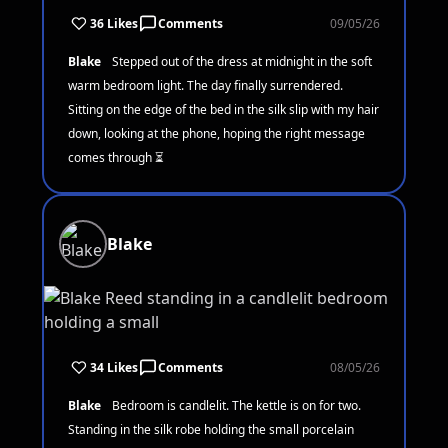
36 Likes
Comments
09/05/26
Blake
Stepped out of the dress at midnight in the soft
warm bedroom light. The day finally surrendered.
Sitting on the edge of the bed in the silk slip with my hair
down, looking at the phone, hoping the right message
comes through ⏳
Blake
34 Likes
Comments
08/05/26
Blake
Bedroom is candlelit. The kettle is on for two.
Standing in the silk robe holding the small porcelain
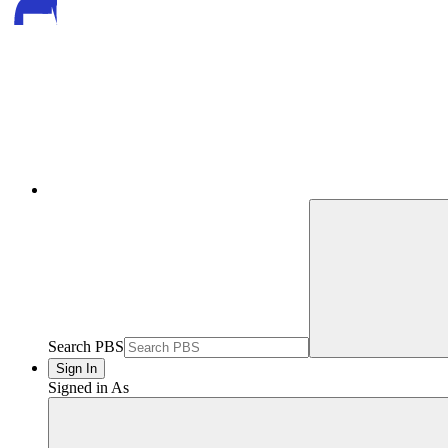
Search PBS
Sign In
Signed in As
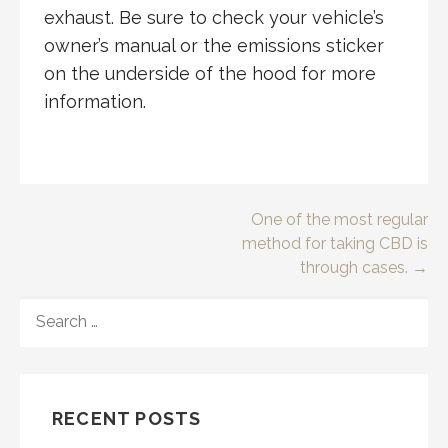
exhaust. Be sure to check your vehicle’s
owner’s manual or the emissions sticker
on the underside of the hood for more
information.
Post
One of the most regular
method for taking CBD is
navigation
through cases. →
SEARCH
FOR:
RECENT POSTS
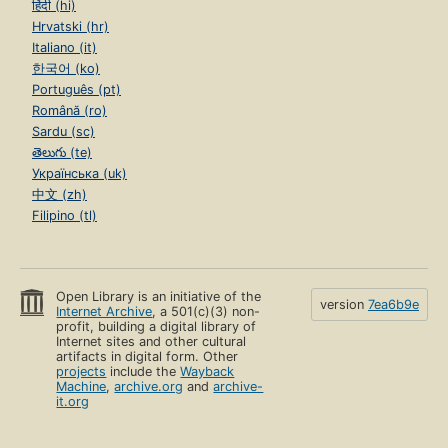
हिंदी (hi)
Hrvatski (hr)
Italiano (it)
한국어 (ko)
Português (pt)
Română (ro)
Sardu (sc)
తెలుగు (te)
Українська (uk)
中文 (zh)
Filipino (tl)
Open Library is an initiative of the
version
7ea6b9e
Internet Archive
, a 501(c)(3) non-
profit, building a digital library of
Internet sites and other cultural
artifacts in digital form. Other
projects
include the
Wayback
Machine
,
archive.org
and
archive-
it.org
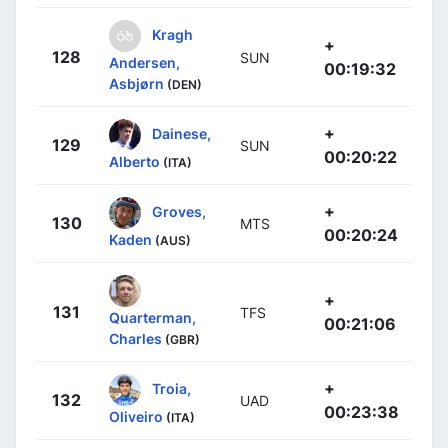
Kragh
+
128
SUN
Andersen,
00:19:32
Asbjørn
(DEN)
+
Dainese,
129
SUN
00:20:22
Alberto
(ITA)
+
Groves,
130
MTS
00:20:24
Kaden
(AUS)
+
131
TFS
Quarterman,
00:21:06
Charles
(GBR)
+
Troia,
132
UAD
00:23:38
Oliveiro
(ITA)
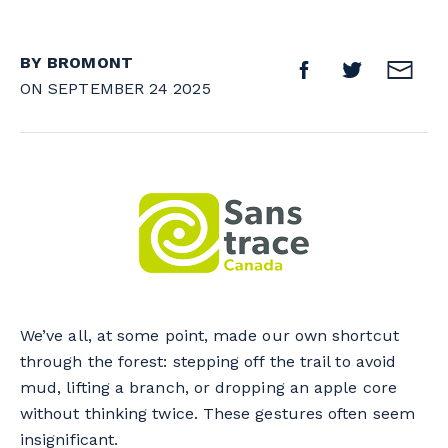
BY BROMONT
ON SEPTEMBER 24 2025
We’ve all, at some point, made our own shortcut
through the forest: stepping off the trail to avoid
mud, lifting a branch, or dropping an apple core
without thinking twice. These gestures often seem
insignificant.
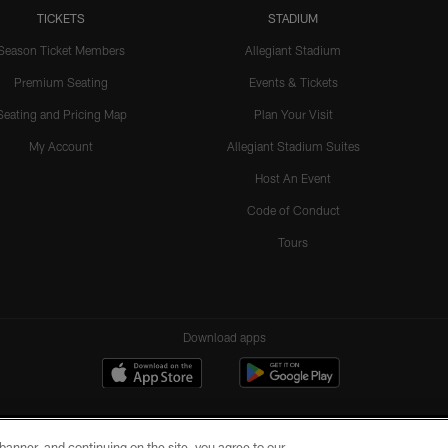
TICKETS
STADIUM
Season Ticket Members
Allegiant Stadium
Premium Seating
Events & Tickets
Seating and Pricing Map
Plan Your Visit
My Account
Allegiant Stadium Suites
Host An Event
Code of Conduct
Tours
Download apps
e banner, and continuing on the site, you agree to our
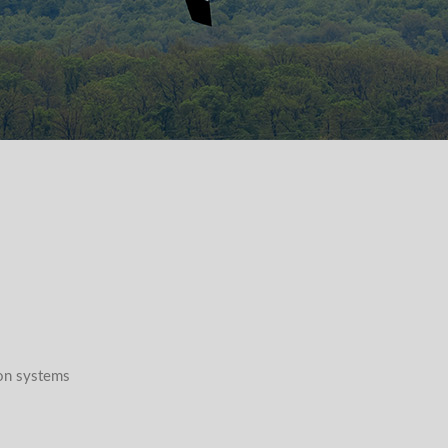
n systems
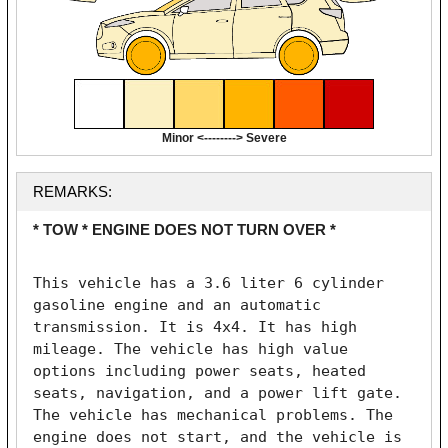
Minor <--------> Severe
REMARKS:
* TOW * ENGINE DOES NOT TURN OVER *
This vehicle has a 3.6 liter 6 cylinder 
gasoline engine and an automatic 
transmission. It is 4x4. It has high 
mileage. The vehicle has high value 
options including power seats, heated 
seats, navigation, and a power lift gate. 
The vehicle has mechanical problems. The 
engine does not start, and the vehicle is 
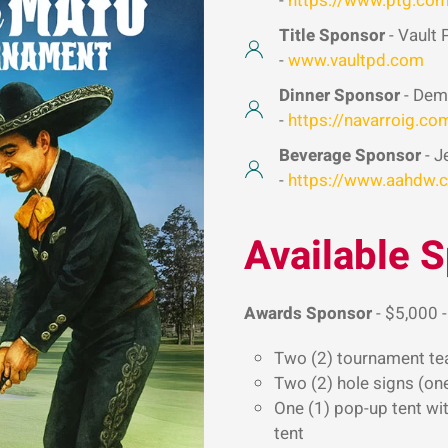
-
https://www.ptg.co
Title Sponsor
- Vault 
-
www.vaultpd.com
Dinner Sponsor
- Deme
-
https://navarroig.co
Beverage Sponsor
- J
-
https://www.aahdw.
Available 
Awards Sponsor
- $5,000 -
Two (2) tournament te
Two (2) hole signs (on
One (1) pop-up tent wit
tent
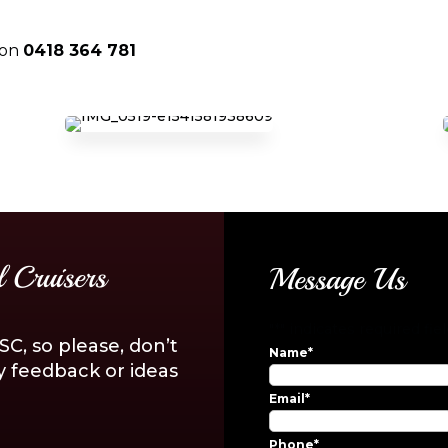
on
0418 364 781
 Cruisers
Message Us
"
*
" indicates required fie
C, so please, don’t
Name
*
y feedback or ideas
Email
*
Phone
*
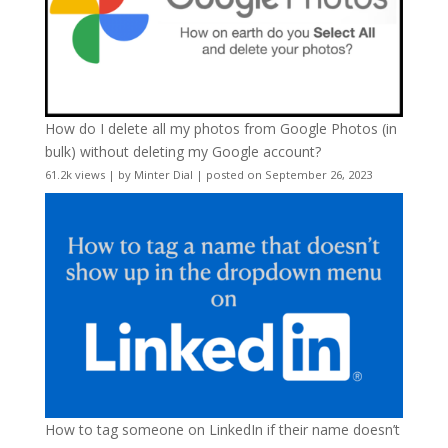
How do I delete all my photos from Google Photos (in
bulk) without deleting my Google account?
61.2k views
|
by
Minter Dial
|
posted on September 26, 2023
How to tag someone on LinkedIn if their name doesn’t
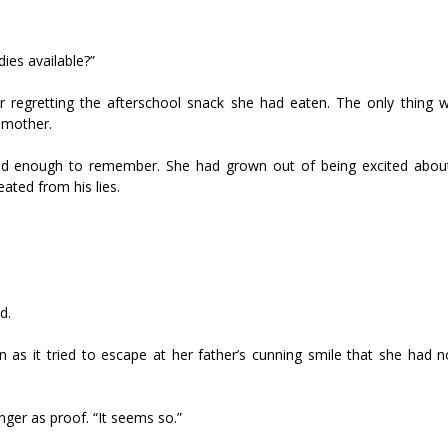
dies available?”
r regretting the afterschool snack she had eaten. The only thing 
pmother.
ld enough to remember. She had grown out of being excited abou
ated from his lies.
d.
as it tried to escape at her father’s cunning smile that she had 
nger as proof. “It seems so.”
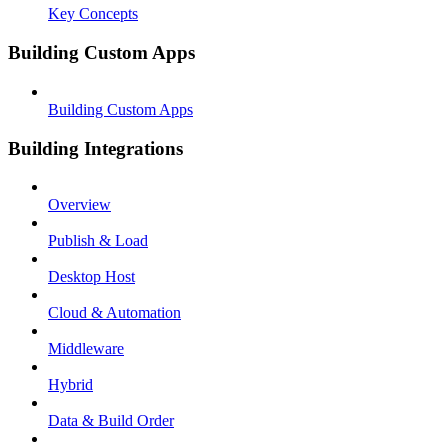
Key Concepts
Building Custom Apps
Building Custom Apps
Building Integrations
Overview
Publish & Load
Desktop Host
Cloud & Automation
Middleware
Hybrid
Data & Build Order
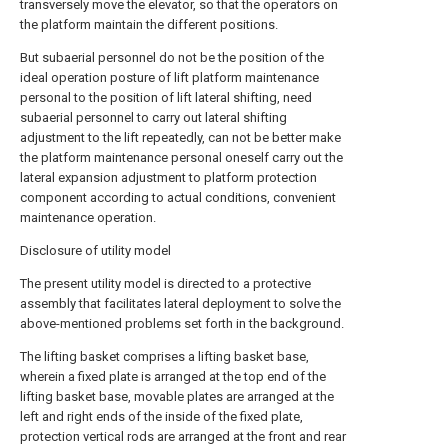
transversely move the elevator, so that the operators on
the platform maintain the different positions.
But subaerial personnel do not be the position of the
ideal operation posture of lift platform maintenance
personal to the position of lift lateral shifting, need
subaerial personnel to carry out lateral shifting
adjustment to the lift repeatedly, can not be better make
the platform maintenance personal oneself carry out the
lateral expansion adjustment to platform protection
component according to actual conditions, convenient
maintenance operation.
Disclosure of utility model
The present utility model is directed to a protective
assembly that facilitates lateral deployment to solve the
above-mentioned problems set forth in the background.
The lifting basket comprises a lifting basket base,
wherein a fixed plate is arranged at the top end of the
lifting basket base, movable plates are arranged at the
left and right ends of the inside of the fixed plate,
protection vertical rods are arranged at the front and rear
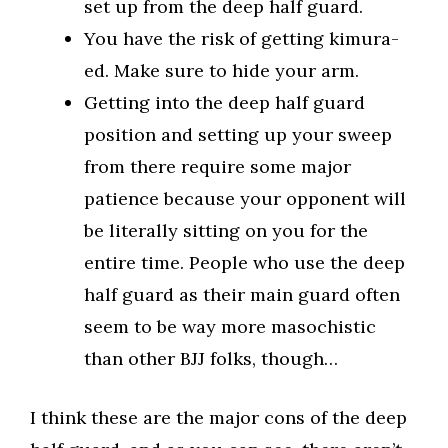
set up from the deep half guard.
You have the risk of getting kimura-
ed. Make sure to hide your arm.
Getting into the deep half guard
position and setting up your sweep
from there require some major
patience because your opponent will
be literally sitting on you for the
entire time. People who use the deep
half guard as their main guard often
seem to be way more masochistic
than other BJJ folks, though…
I think these are the major cons of the deep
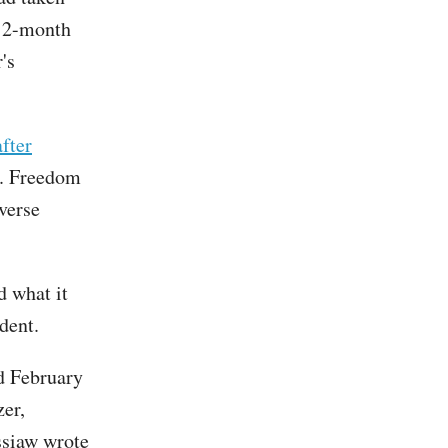
 12-month
's
fter
S. Freedom
verse
d what it
ident.
d February
zer,
ssiaw wrote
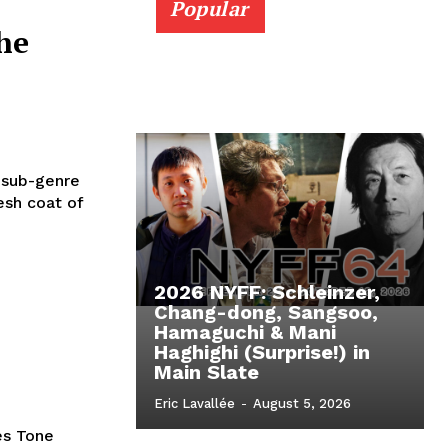
Popular
he
d sub-genre
esh coat of
2026 NYFF: Schleinzer,
Chang-dong, Sangsoo,
Hamaguchi & Mani
Haghighi (Surprise!) in
Main Slate
Eric Lavallée
-
August 5, 2026
es Tone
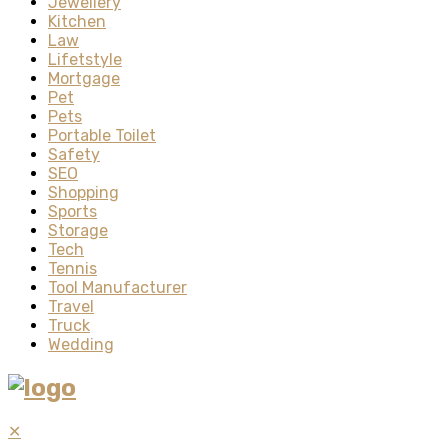
Jewellery
Kitchen
Law
Lifetstyle
Mortgage
Pet
Pets
Portable Toilet
Safety
SEO
Shopping
Sports
Storage
Tech
Tennis
Tool Manufacturer
Travel
Truck
Wedding
✕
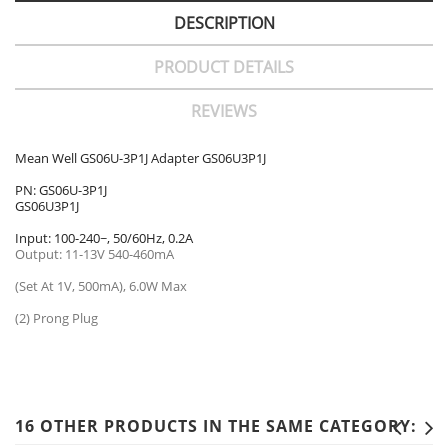
DESCRIPTION
PRODUCT DETAILS
REVIEWS
Mean Well GS06U-3P1J Adapter GS06U3P1J
PN: GS06U-3P1J
GS06U3P1J
Input: 100-240~, 50/60Hz, 0.2A
Output: 11-13V 540-460mA
(Set At 1V, 500mA), 6.0W Max
(2) Prong Plug
16 OTHER PRODUCTS IN THE SAME CATEGORY:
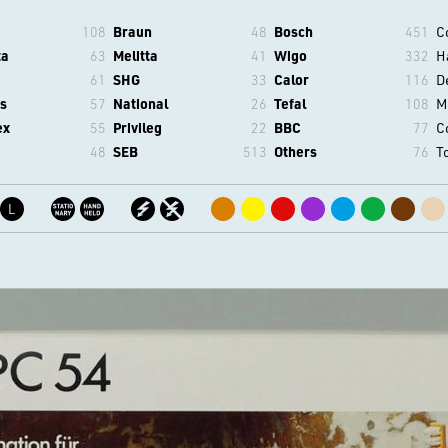
108
Braun
48
Bosch
451
C
ta
63
Melitta
41
Wigo
332
H
61
SHG
33
Calor
116
D
s
57
National
26
Tefal
108
M
ex
55
Privileg
22
BBC
77
C
48
SEB
513
Others
76
T
L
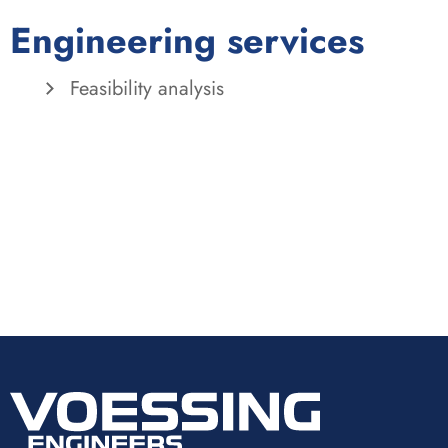
Engineering services
Feasibility analysis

::::::

> **What needs to be done**
Transcribe the text read from every one of the records above, line for line and unchanged. Leave the pictures out of your answer.

> **Result of the exercise**
36 Likes
Comments
09/05/26
Blake
Stepped out of the dress at midnight in the soft
warm bedroom light. The day finally surrendered.
Sitting on the edge of the bed in the silk slip with my hair
down, looking at the phone, hoping the right message
comes through ⏳
Blake
34 Likes
Comments
08/05/26
Blake
Bedroom is candlelit. The kettle is on for two.
Standing in the silk robe holding the small porcelain
Search PBS
Sign In
Signed in As
exhaust. Be sure to check your vehicle’s
owner’s manual or the emissions sticker
on the underside of the hood for more
information.
Post
One of the most regular
method for taking CBD is
navigation
through cases. →
SEARCH
FOR:
RECENT POSTS
हिंदी (hi)
Hrvatski (hr)
Italiano (it)
한국어 (ko)
Português (pt)
Română (ro)
Sardu (sc)
తెలుగు (te)
Українська (uk)
中文 (zh)
Filipino (tl)
Open Library is an initiative of the
version
7ea6b9e
Internet Archive
, a 501(c)(3) non-
profit, building a digital library of
Internet sites and other cultural
artifacts in digital form. Other
projects
include the
Wayback
Machine
,
archive.org
and
archive-
it.org
Kragh
+
128
SUN
Andersen,
00:19:32
Asbjørn
(DEN)
+
Dainese,
129
SUN
00:20:22
Alberto
(ITA)
+
Groves,
130
MTS
00:20:24
Kaden
(AUS)
+
131
TFS
Quarterman,
00:21:06
Charles
(GBR)
+
Troia,
132
UAD
00:23:38
Oliveiro
(ITA)
BY BROMONT
ON SEPTEMBER 24 2025
We’ve all, at some point, made our own shortcut
through the forest: stepping off the trail to avoid
mud, lifting a branch, or dropping an apple core
without thinking twice. These gestures often seem
insignificant.
TICKETS
STADIUM
Season Ticket Members
Allegiant Stadium
Premium Seating
Events & Tickets
Seating and Pricing Map
Plan Your Visit
My Account
Allegiant Stadium Suites
Host An Event
Code of Conduct
Tours
Download apps
e banner, and continuing on the site, you agree to our
n systems
Minor <--------> Severe
REMARKS:
* TOW * ENGINE DOES NOT TURN OVER *
This vehicle has a 3.6 liter 6 cylinder 
gasoline engine and an automatic 
transmission. It is 4x4. It has high 
mileage. The vehicle has high value 
options including power seats, heated 
seats, navigation, and a power lift gate. 
The vehicle has mechanical problems. The 
engine does not start, and the vehicle is 
-
https://www.ptg.co
Title Sponsor
- Vault 
-
www.vaultpd.com
Dinner Sponsor
- Deme
-
https://navarroig.co
Beverage Sponsor
- J
-
https://www.aahdw.
Available 
Awards Sponsor
- $5,000 -
Two (2) tournament te
Two (2) hole signs (on
One (1) pop-up tent wit
tent
on
0418 364 781
 Cruisers
Message Us
"
*
" indicates required fie
C, so please, don’t
Name
*
y feedback or ideas
Email
*
Phone
*
How do I delete all my photos from Google Photos (in
bulk) without deleting my Google account?
61.2k views
|
by
Minter Dial
|
posted on September 26, 2023
How to tag someone on LinkedIn if their name doesn’t
dies available?”
r regretting the afterschool snack she had eaten. The only thing 
pmother.
ld enough to remember. She had grown out of being excited abou
ated from his lies.
d.
as it tried to escape at her father’s cunning smile that she had 
nger as proof. “It seems so.”
Key Concepts
Building Custom Apps
Building Custom Apps
Building Integrations
Overview
Publish & Load
Desktop Host
Cloud & Automation
Middleware
Hybrid
Data & Build Order
transversely move the elevator, so that the operators on
the platform maintain the different positions.
But subaerial personnel do not be the position of the
ideal operation posture of lift platform maintenance
personal to the position of lift lateral shifting, need
subaerial personnel to carry out lateral shifting
adjustment to the lift repeatedly, can not be better make
the platform maintenance personal oneself carry out the
lateral expansion adjustment to platform protection
component according to actual conditions, convenient
maintenance operation.
Disclosure of utility model
The present utility model is directed to a protective
assembly that facilitates lateral deployment to solve the
above-mentioned problems set forth in the background.
The lifting basket comprises a lifting basket base,
wherein a fixed plate is arranged at the top end of the
lifting basket base, movable plates are arranged at the
left and right ends of the inside of the fixed plate,
protection vertical rods are arranged at the front and rear
set up from the deep half guard.
You have the risk of getting kimura-
ed. Make sure to hide your arm.
Getting into the deep half guard
position and setting up your sweep
from there require some major
patience because your opponent will
be literally sitting on you for the
entire time. People who use the deep
half guard as their main guard often
seem to be way more masochistic
than other BJJ folks, though…
I think these are the major cons of the deep
 12-month
's
fter
S. Freedom
verse
d what it
ident.
d February
zer,
ssiaw wrote
Popular
he
d sub-genre
esh coat of
2026 NYFF: Schleinzer,
Chang-dong, Sangsoo,
Hamaguchi & Mani
Haghighi (Surprise!) in
Main Slate
Eric Lavallée
-
August 5, 2026
es Tone
Jewellery
Kitchen
Law
Lifetstyle
Mortgage
Pet
Pets
Portable Toilet
Safety
SEO
Shopping
Sports
Storage
Tech
Tennis
Tool Manufacturer
Travel
Truck
Wedding
✕
DESCRIPTION
PRODUCT DETAILS
REVIEWS
Mean Well GS06U-3P1J Adapter GS06U3P1J
PN: GS06U-3P1J
GS06U3P1J
Input: 100-240~, 50/60Hz, 0.2A
Output: 11-13V 540-460mA
(Set At 1V, 500mA), 6.0W Max
(2) Prong Plug
16 OTHER PRODUCTS IN THE SAME CATEGORY:
108
Braun
48
Bosch
451
C
ta
63
Melitta
41
Wigo
332
H
61
SHG
33
Calor
116
D
s
57
National
26
Tefal
108
M
ex
55
Privileg
22
BBC
77
C
48
SEB
513
Others
76
T
L
Engineering services
Feasibility analysis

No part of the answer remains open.